Purpose: : Recent advances in optical coherence tomography (OCT) have elucidated the clinical relevance in several novel findings in diabetic macular edema (DME), although integrated evaluation of these parameters remains to be performed. Self-organizing map (SOM) is an algorithm in which similar nodes are arranged near each other, resulting in the clustering without supervisors. In this study, we applied SOM for the morphological patterns of the macula in diabetic retinopathy (DR).

Methods: : Consecutive 178 eyes from 124 patients with DR on which the images of spectral domain (SD)-OCT (Spectralis OCT, Heidelberg Engineering) with enough quality were obtained were included. We evaluated several parameters; retinal thickness, status of external limiting membrane (ELM) at the fovea, height of foveal cystoid spaces, height of foveal serous retinal detachment (SRD), cystoid spaces in the parafovea, and logMAR. All cases with such multiple parameters were analyzed using batch-learning SOM algorithm, Viscovery SOMine trial version (Viscovery Software GmbH, Vienna, Austria), and arranged within 2-dimensional map.

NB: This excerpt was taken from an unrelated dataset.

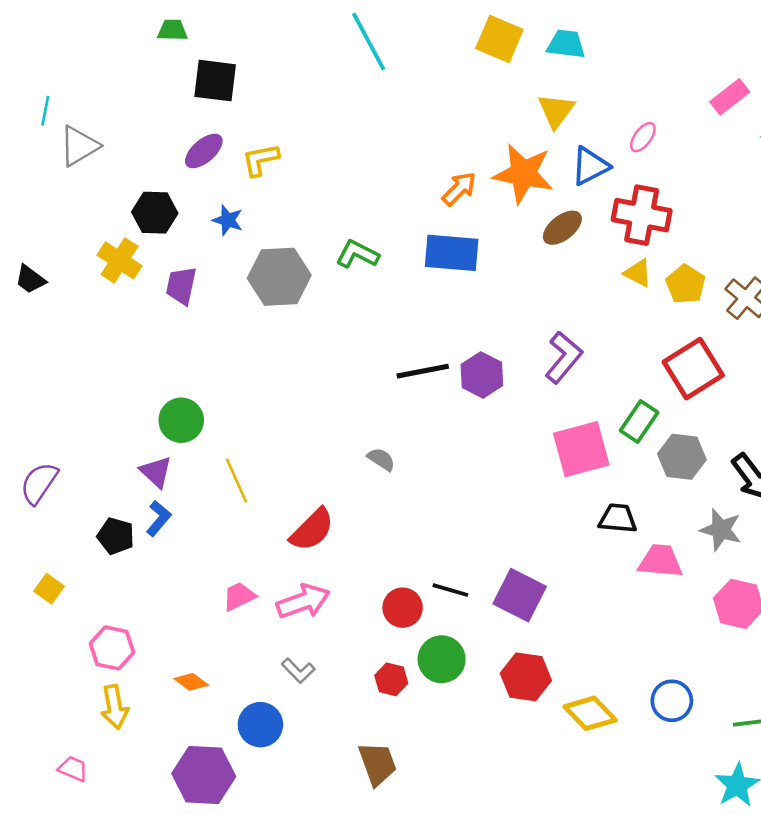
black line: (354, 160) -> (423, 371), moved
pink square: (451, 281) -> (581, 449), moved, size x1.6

Results: : SOM demonstrated several patterns of macular morphologies, and the eyes with foveal SRD rarely had foveal cystoid spaces, and vice versa. Especially, eyes with foveal cystoid spaces might have several populations; cases with very severe cystoid spaces at the fovea suffering very poor logMAR, cases with moderately poor logMAR presenting cystoid spaces in the parafovea, and cases with better logMAR in the presence of smaller foveal cystoid spaces, but not parafoveal cystoid spaces. We did not find the association between the height of SRD and logMAR. Additionally, disrupted ELM was associated with poor logMAR in eyes without foveal thickening.

Conclusions: : SOM automatically has provided the clustering of macular pathomorphologies in eyes with DR, suggesting the several patterns of pathogenesis in DME.